PAGE EXTRACT START

Wednesday, November 21, 2018

A journey of struggle and hope

I was standing outside the 16thStreet Baptist Church in downtown Birmingham on a beautiful Saturday morning in late October. The sign recalled the evil that had literally exploded at this site on a Sunday morning in 1963. 

A bomb planted by white supremacists went off in the church, killing four black teen girls, injuring others. It would be decades before anyone was brought to justice for that act of terror. It was one in a series of vicious acts against African Americans in Birmingham.

As I stood there with others on a civil rights tour that was taking us through several of the historic cities that were part of the story of righting historic wrongs, notifications began to show up on my cell phone. The news was coming out of Pittsburgh. 

Eleven Jewish people gathered at synagogue there had been killed by a white man with a gun after he had posted anti-Semitic and anti-immigrant statements on social media. 

Another sacred site had been turned into a killing place.

Across the street from the 16thStreet Baptist Church is Kelly Ingram Park, once a place that served as a staging area for the civil rights protests in Birmingham. It was the place where in May of 1963, the Birmingham police and firefighters attacked children as they protested, spraying them with water cannons, setting dogs on them and arresting many of them. 

In the middle of the park - now dedicated as “A Place of Revolution and Reconciliation” - is a small plaque and tree honoring Anne Frank. She was the young German Jewish girl whose family took refuge in Amsterdam during the rise of the Nazis, only later to be captured and sent to a concentration camp where she died at the age of 15 - a year or two older than the girls killed in the church bombing. 

Evil just keeps returning. Which is why Anne Frank’s words on that plaque were so important on this Saturday morning as we stood outside the site of one atrocity only to be learning the details of another. “How wonderful it is,” she wrote in her famous diary, “that nobody need wait a single moment before starting to improve the world.”


Improving the world


The people who were part of the civil rights movement did not wait to start improving the world. Even before the dramatic events of the 1950s and 1960s, there were courageous challenges to the institution of slavery, to the degradation of Jim Crow laws, to the brutalities of rapes and lynching that are part of our nation’s history.

PAGE EXTRACT END
DATA FOR ANALYSIS START

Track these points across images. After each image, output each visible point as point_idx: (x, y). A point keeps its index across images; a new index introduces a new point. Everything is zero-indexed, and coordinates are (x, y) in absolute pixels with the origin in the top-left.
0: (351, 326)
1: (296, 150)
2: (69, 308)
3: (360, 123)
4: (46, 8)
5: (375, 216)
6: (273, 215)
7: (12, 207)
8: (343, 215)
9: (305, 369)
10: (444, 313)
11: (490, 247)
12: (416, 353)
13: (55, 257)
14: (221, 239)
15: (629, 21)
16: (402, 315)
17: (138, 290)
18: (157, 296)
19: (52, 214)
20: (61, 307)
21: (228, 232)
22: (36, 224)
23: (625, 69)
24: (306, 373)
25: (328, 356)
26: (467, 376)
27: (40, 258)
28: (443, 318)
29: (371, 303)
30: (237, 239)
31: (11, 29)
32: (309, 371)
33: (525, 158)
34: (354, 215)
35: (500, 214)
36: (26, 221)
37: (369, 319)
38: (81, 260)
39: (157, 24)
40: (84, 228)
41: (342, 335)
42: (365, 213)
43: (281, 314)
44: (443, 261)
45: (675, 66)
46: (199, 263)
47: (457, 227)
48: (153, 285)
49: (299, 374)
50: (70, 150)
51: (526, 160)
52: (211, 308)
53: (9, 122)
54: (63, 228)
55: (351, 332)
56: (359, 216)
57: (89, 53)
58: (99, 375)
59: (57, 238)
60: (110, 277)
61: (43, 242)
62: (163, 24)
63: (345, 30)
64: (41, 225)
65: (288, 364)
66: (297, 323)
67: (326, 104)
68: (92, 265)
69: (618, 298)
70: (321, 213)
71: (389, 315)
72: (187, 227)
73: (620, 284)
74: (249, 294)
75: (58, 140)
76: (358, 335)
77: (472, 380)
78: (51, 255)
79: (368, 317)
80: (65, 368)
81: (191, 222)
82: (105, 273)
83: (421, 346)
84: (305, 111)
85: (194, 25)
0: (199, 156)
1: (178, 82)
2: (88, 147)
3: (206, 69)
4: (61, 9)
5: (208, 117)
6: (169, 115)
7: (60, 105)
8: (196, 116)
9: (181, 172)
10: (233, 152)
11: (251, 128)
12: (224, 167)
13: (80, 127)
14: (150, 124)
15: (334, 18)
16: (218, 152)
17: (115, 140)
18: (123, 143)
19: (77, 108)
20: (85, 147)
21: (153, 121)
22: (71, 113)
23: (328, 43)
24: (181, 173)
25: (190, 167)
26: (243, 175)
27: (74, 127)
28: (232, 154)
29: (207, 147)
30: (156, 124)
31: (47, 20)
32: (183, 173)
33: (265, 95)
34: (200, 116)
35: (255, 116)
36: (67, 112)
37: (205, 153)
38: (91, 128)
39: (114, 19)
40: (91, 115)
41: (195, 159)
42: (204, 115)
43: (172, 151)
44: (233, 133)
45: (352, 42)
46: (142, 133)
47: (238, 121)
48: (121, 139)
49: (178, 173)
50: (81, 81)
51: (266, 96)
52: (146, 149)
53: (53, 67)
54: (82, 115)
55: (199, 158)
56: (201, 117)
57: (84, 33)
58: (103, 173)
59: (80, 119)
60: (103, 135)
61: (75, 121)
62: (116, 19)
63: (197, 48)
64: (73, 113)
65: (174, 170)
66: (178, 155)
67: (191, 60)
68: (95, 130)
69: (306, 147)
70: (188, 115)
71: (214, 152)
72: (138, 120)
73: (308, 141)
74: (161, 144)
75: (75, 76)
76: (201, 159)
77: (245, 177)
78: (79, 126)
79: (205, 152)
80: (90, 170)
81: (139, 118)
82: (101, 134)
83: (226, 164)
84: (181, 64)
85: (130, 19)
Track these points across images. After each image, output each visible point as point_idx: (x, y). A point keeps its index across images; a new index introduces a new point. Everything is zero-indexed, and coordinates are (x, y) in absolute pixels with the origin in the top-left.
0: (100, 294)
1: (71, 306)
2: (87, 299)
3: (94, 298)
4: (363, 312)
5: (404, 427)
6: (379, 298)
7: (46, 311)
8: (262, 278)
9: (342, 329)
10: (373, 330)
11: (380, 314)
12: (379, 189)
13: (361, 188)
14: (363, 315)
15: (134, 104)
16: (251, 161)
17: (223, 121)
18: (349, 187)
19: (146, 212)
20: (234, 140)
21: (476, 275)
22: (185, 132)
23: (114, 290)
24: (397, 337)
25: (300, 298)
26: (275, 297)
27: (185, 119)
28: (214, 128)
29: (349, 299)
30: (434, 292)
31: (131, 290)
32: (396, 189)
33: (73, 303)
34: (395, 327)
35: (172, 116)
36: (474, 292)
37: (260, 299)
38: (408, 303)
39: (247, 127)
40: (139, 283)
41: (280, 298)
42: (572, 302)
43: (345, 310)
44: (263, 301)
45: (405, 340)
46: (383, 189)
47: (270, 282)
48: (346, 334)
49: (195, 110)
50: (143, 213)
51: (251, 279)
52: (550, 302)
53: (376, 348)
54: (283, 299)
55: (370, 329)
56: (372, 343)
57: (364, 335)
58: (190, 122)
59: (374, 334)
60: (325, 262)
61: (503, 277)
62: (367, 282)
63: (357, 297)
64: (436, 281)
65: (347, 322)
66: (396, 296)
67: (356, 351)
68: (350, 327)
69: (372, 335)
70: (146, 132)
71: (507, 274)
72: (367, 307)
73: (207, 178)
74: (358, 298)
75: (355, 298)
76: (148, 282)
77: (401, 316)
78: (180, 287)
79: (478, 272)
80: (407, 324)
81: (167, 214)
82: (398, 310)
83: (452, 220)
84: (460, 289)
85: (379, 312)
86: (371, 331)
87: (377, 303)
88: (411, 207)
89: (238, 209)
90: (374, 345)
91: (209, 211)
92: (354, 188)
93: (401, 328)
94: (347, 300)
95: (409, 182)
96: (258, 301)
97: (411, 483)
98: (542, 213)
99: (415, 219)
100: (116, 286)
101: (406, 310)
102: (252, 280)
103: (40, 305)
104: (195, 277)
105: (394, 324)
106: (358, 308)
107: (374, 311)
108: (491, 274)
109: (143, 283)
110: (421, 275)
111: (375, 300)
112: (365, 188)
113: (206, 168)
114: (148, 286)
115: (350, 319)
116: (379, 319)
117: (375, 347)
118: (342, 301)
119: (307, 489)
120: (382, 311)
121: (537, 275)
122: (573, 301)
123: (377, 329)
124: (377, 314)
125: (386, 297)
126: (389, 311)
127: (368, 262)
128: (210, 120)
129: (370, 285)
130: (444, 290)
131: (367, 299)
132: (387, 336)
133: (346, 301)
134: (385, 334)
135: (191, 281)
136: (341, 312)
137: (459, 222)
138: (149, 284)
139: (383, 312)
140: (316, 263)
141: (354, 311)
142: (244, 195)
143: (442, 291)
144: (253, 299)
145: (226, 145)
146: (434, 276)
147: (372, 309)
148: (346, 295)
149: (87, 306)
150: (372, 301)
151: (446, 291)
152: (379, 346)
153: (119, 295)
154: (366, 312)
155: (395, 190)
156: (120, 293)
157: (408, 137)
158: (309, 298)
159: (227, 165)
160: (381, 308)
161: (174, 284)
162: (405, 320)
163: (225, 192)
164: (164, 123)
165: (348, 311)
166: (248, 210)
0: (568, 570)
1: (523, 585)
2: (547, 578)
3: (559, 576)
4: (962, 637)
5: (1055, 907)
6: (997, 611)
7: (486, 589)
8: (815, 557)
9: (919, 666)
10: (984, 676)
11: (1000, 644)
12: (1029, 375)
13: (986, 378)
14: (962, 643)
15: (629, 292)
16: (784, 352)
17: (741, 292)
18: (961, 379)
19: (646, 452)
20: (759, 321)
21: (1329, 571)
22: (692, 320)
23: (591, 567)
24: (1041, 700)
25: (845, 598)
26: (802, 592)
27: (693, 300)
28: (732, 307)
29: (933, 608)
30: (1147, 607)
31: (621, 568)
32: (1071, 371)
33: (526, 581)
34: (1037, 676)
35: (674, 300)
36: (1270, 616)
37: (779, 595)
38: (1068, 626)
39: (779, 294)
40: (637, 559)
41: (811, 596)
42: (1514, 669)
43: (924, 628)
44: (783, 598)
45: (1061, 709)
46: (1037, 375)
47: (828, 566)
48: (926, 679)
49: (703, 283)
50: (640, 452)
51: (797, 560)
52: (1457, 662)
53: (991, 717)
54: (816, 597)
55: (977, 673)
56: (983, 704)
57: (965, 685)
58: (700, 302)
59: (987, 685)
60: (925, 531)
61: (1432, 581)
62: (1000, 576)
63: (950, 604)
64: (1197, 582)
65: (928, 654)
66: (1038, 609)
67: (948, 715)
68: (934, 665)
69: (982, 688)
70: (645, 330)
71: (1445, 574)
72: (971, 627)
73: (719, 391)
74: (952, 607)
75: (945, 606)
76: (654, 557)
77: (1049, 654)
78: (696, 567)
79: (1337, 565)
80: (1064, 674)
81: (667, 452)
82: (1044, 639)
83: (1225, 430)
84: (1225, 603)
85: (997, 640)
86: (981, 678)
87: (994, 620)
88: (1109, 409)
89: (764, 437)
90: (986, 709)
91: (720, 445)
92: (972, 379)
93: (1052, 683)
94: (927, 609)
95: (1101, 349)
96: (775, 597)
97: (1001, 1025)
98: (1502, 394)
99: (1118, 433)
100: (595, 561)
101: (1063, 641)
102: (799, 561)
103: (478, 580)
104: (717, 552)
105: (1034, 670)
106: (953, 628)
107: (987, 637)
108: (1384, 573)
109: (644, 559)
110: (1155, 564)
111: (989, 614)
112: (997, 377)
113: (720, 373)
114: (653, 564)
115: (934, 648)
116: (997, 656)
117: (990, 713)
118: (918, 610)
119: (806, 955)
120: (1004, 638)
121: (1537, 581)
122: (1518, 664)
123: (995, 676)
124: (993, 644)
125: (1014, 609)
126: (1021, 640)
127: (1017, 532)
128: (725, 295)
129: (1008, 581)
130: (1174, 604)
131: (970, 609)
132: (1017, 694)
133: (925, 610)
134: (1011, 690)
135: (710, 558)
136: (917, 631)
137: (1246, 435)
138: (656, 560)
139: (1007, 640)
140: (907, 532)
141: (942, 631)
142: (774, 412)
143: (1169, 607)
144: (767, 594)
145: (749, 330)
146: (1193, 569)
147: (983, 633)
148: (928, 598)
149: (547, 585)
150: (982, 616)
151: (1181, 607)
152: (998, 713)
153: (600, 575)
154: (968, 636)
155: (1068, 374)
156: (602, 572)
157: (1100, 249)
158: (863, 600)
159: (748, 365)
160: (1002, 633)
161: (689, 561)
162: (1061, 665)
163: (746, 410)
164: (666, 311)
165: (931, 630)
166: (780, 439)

DATA FOR ANALYSIS END

● **WORK TO COMPLETE**:
**a.** Can you rewrite the paragraph of the civil rights tour essay that begins "Across the street from the" more briefly, keeping its main facts?
**b.** In the civil rights tour essay, change "sacred site" to "holy place" in everything from "Eleven Jewish people" down to "a killing place.".
**c.** Can you go on with the civil rights tour essay from the point where it stops?
This material has no connection to the civil rights tour essay.

● **RESULTS FOR EACH TASK**:
**a.** Kelly Ingram Park, across the street from the church, once served as a staging area for Birmingham's civil rights protests. There, in May 1963, Birmingham police and firefighters attacked protesting children with water cannons and dogs and arrested many of them.

**b.**
Eleven Jewish people gathered at synagogue there had been killed by a white man with a gun after he had posted anti-Semitic and anti-immigrant statements on social media. 

Another holy place had been turned into a killing place.

**c.**
But it was along this road that we traveled - 23 of us from two churches, one predominantly white, one predominantly black - where the struggle for justice moved the nation just a few steps forward. And it was along this road where we could see how many more steps there are before that vision of revolution and reconciliation from the Birmingham park become a lasting reality.

The inhumanity of slavery




We certainly came face-to-face with the horrors of the past. In the National Civil Rights Museum in Memphis, there are statues of the kidnapped Africans huddled together on a ship crossing the Atlantic. Many of them would die on the journey. Then there was a statue of a slave auction, a trader taking bids for a woman and her baby. This was, as so many have said, America’s original sin.

A sign in the museum pointed out that by the time of the Civil War in 1860, America had nearly four million slaves worth more than $3 billion. That investment in “human property” exceeded the combined investment in all the banks, factories and railroads in the county. Slavery bolstered the economy of both the North and the South, propelling the U.S. to its status as one of the wealthiest nations in the world. It was a status built on the backs and blood of enslaved human beings.

At the Legacy Museum in Montgomery, Ala., we encountered the personal agony of the slaves. Montgomery was one of the major slave-trade centers of the nation in the first half of the 1800s. Slaves were brought in on trains and on ships that traveled up the Alabama River (the same river that runs under the famous Edmund Pettus Bridge in Selma). They were kept in warehouses along Commerce Street, auctioned off in the town square.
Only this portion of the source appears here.